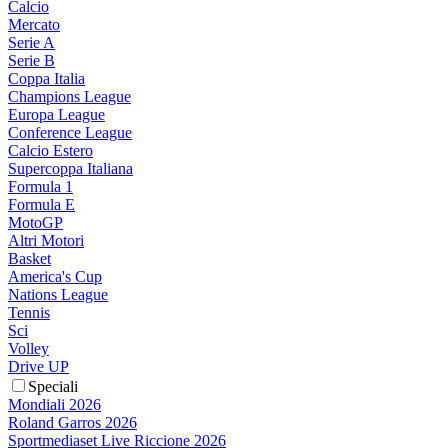
Calcio
Mercato
Serie A
Serie B
Coppa Italia
Champions League
Europa League
Conference League
Calcio Estero
Supercoppa Italiana
Formula 1
Formula E
MotoGP
Altri Motori
Basket
America's Cup
Nations League
Tennis
Sci
Volley
Drive UP
Speciali
Mondiali 2026
Roland Garros 2026
Sportmediaset Live Riccione 2026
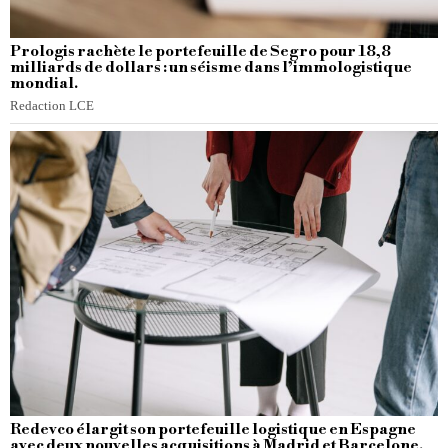
Prologis rachète le portefeuille de Segro pour 18,8
milliards de dollars : un séisme dans l’immologistique
mondial.
Redaction LCE
Redevco élargit son portefeuille logistique en Espagne
avec deux nouvelles acquisitions à Madrid et Barcelone.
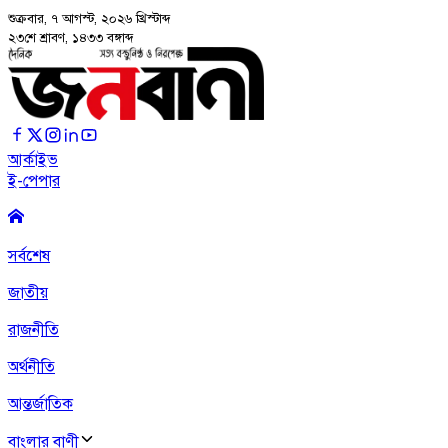
শুক্রবার, ৭ আগস্ট, ২০২৬
খ্রিস্টাব্দ
২৩শে শ্রাবণ, ১৪৩৩ বঙ্গাব্দ
আর্কাইভ
ই-পেপার
সর্বশেষ
জাতীয়
রাজনীতি
অর্থনীতি
আন্তর্জাতিক
বাংলার বাণী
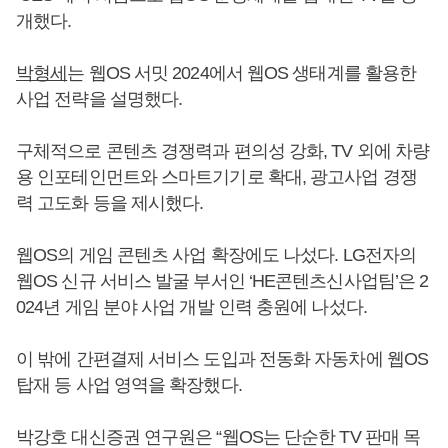
개했다.
박형세
는 웹OS 서밋 2024에서 웹OS 생태계를 활용한
사업 전략을 설명했다.
구체적으로 콘텐츠 경쟁력과 편의성 강화, TV 외에 차량
용 인포테인먼트와 스마트기기로 확대, 광고사업 경쟁
력 고도화 등을 제시했다.
웹OS의 게임 콘텐츠 사업 확장에도 나섰다. LG전자의
웹OS 신규 서비스 발굴 부서인 ‘HE콘텐츠신사업팀’은 2
024년 게임 분야 사업 개발 인력 충원에 나섰다.
이 밖에 간편결제 서비스 도입과 전동화 자동차에 웹OS
탑재 등 사업 영역을 확장했다.
박강호 대신증권 연구원은 “웹OS는 단순한 TV 판매 목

· · ·

### Work order
Retype the text from every entry above line for line, changing nothing. Leave the pictures out of your answer.

### Result of this task
Calcio
Mercato
Serie A
Serie B
Coppa Italia
Champions League
Europa League
Conference League
Calcio Estero
Supercoppa Italiana
Formula 1
Formula E
MotoGP
Altri Motori
Basket
America's Cup
Nations League
Tennis
Sci
Volley
Drive UP
Speciali
Mondiali 2026
Roland Garros 2026
Sportmediaset Live Riccione 2026
Prologis rachète le portefeuille de Segro pour 18,8
milliards de dollars : un séisme dans l’immologistique
mondial.
Redaction LCE
Redevco élargit son portefeuille logistique en Espagne
avec deux nouvelles acquisitions à Madrid et Barcelone.
শুক্রবার, ৭ আগস্ট, ২০২৬
খ্রিস্টাব্দ
২৩শে শ্রাবণ, ১৪৩৩ বঙ্গাব্দ
আর্কাইভ
ই-পেপার
সর্বশেষ
জাতীয়
রাজনীতি
অর্থনীতি
আন্তর্জাতিক
বাংলার বাণী
개했다.
박형세
는 웹OS 서밋 2024에서 웹OS 생태계를 활용한
사업 전략을 설명했다.
구체적으로 콘텐츠 경쟁력과 편의성 강화, TV 외에 차량
용 인포테인먼트와 스마트기기로 확대, 광고사업 경쟁
력 고도화 등을 제시했다.
웹OS의 게임 콘텐츠 사업 확장에도 나섰다. LG전자의
웹OS 신규 서비스 발굴 부서인 ‘HE콘텐츠신사업팀’은 2
024년 게임 분야 사업 개발 인력 충원에 나섰다.
이 밖에 간편결제 서비스 도입과 전동화 자동차에 웹OS
탑재 등 사업 영역을 확장했다.
박강호 대신증권 연구원은 “웹OS는 단순한 TV 판매 목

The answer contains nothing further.